Tina Potter, University of Cambridge


Abstract art depicting showers of particles.


This week’s topic is about the tiniest things in the universe that nevertheless have a massive impact upon us all; and yet, despite trillions of them coursing through our bodies right now, we all remain oblivious. So how do we know it’s even happening? Because we can see some of them with a gadget called a cloud chamber - a bath of extremely cold alcohol fumes in which, periodically, as particles arriving from space and elsewhere stream through, mysterious plumes and trails like shooting stars appear. Cambridge University physicist Tina Potter showed Cameron Voisey one in action...

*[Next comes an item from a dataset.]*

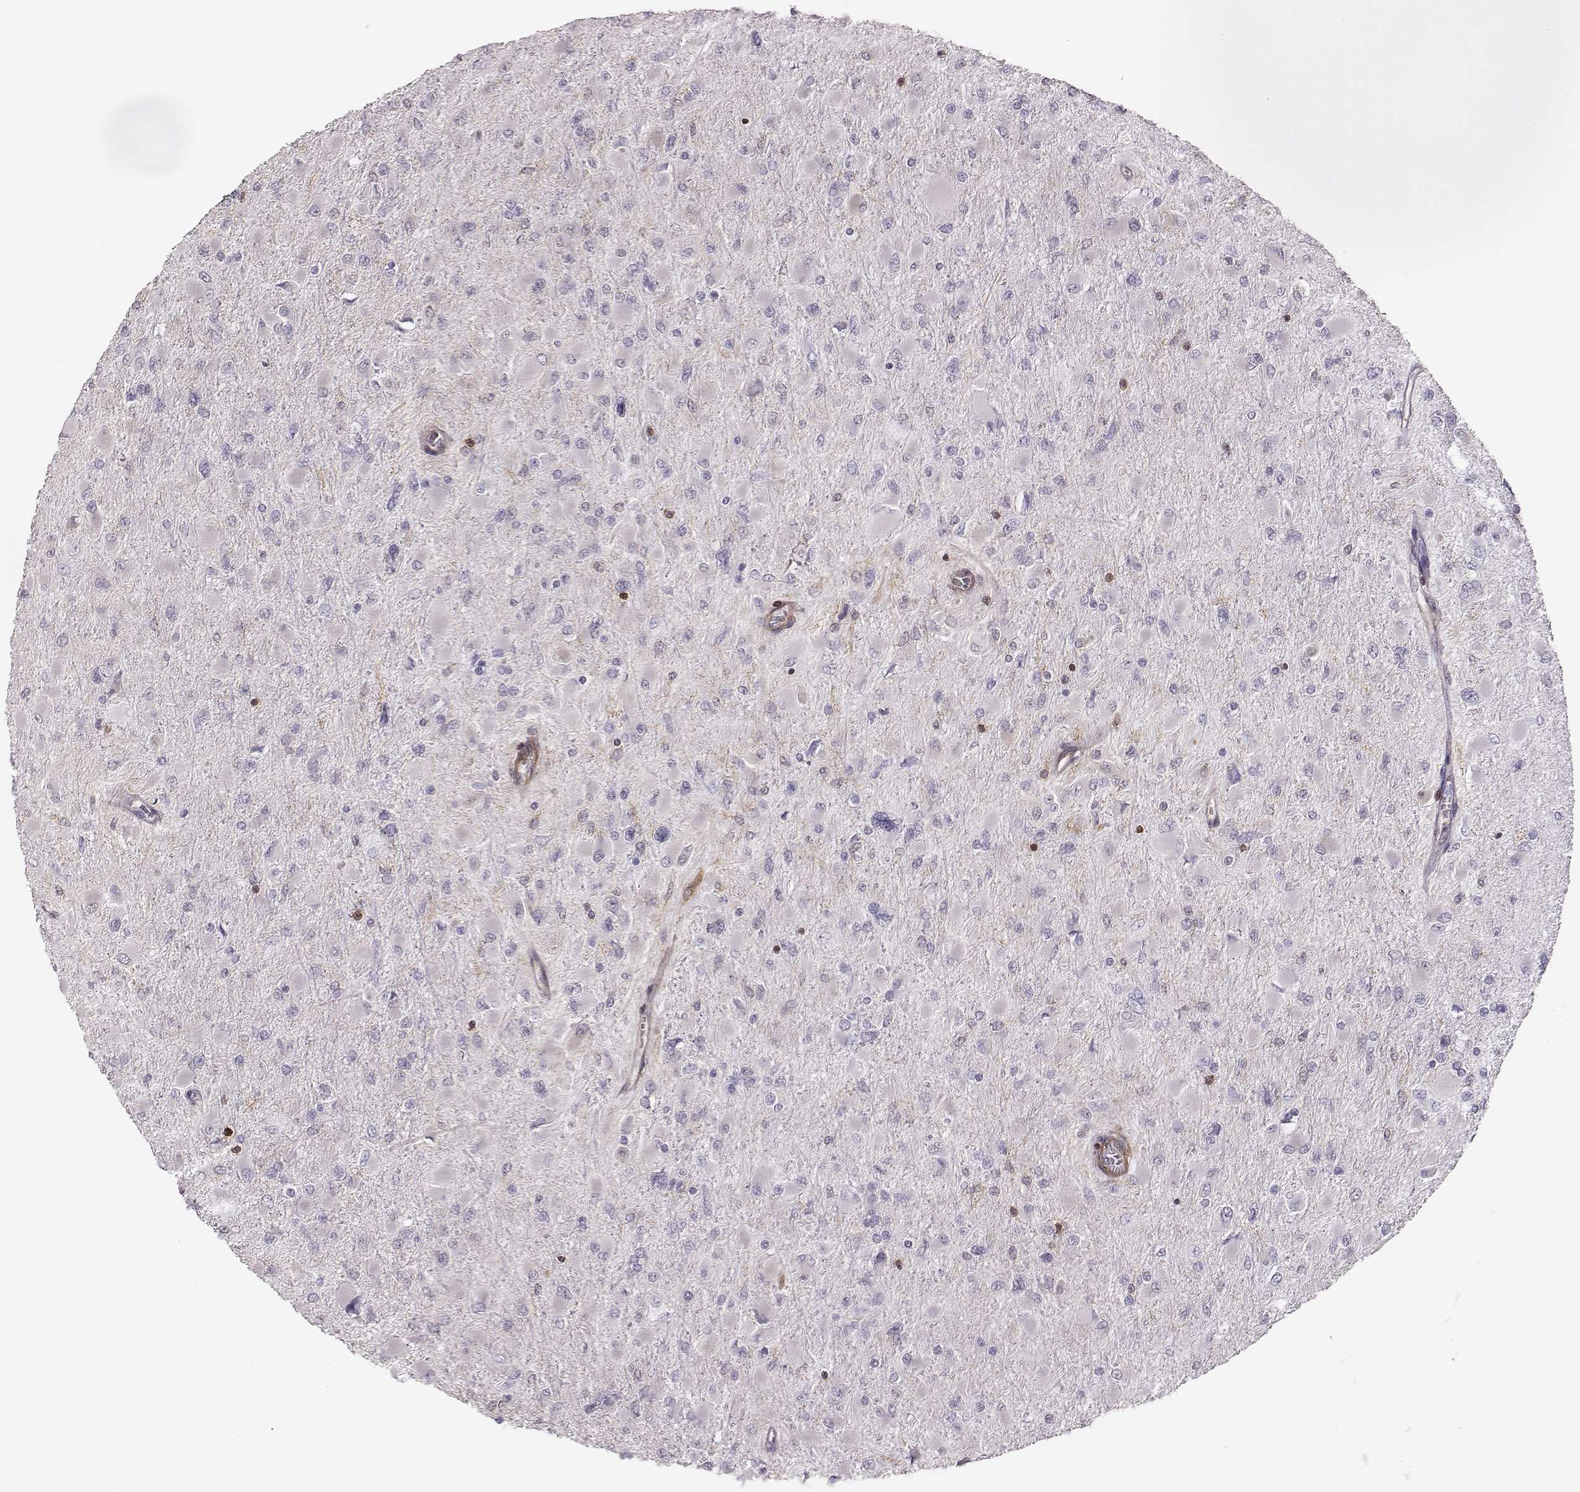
{"staining": {"intensity": "negative", "quantity": "none", "location": "none"}, "tissue": "glioma", "cell_type": "Tumor cells", "image_type": "cancer", "snomed": [{"axis": "morphology", "description": "Glioma, malignant, High grade"}, {"axis": "topography", "description": "Cerebral cortex"}], "caption": "Tumor cells are negative for brown protein staining in glioma.", "gene": "ZYX", "patient": {"sex": "female", "age": 36}}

Cameron - I'm looking at this big box and looking through a glass pane into this sort of black surface. On top, there are these wisps constantly changing, these white wisps, and some are super long and straight, some are very bendy, they curve here and there, even forming like U shapes or V's. And there's a crisscrossing and zigzagging all over the place. Tina, what am I looking at?

Tina - We have a fog there, essentially, a very cold fog. And when a particle travels across that fog, it disturbs it. You can think about it like a motorbike traveling through fog. It leaves this sort of disturbed path. So what you're looking at is the result of unstable nuclei inside the air. And what happens is those nuclei are unstable and they kick out a fragment of themselves or turn into something else. And those are electrons or positrons.

Cameron - So are these particles actually always around us?

Tina - Absolutely. They are all around you. You are radioactive as well. You are emitting a lot of these, but thank goodness, your skin is actually pretty good protection against the most damaging ones, and everything else your body has evolved to live alongside some of these radioactive decays. And the particles that come out, of course, are very, very important for things like gene mutations that are responsible for evolution and things like that. So actually particles and radiation are a fact of our world and are actually very beautiful, and necessary.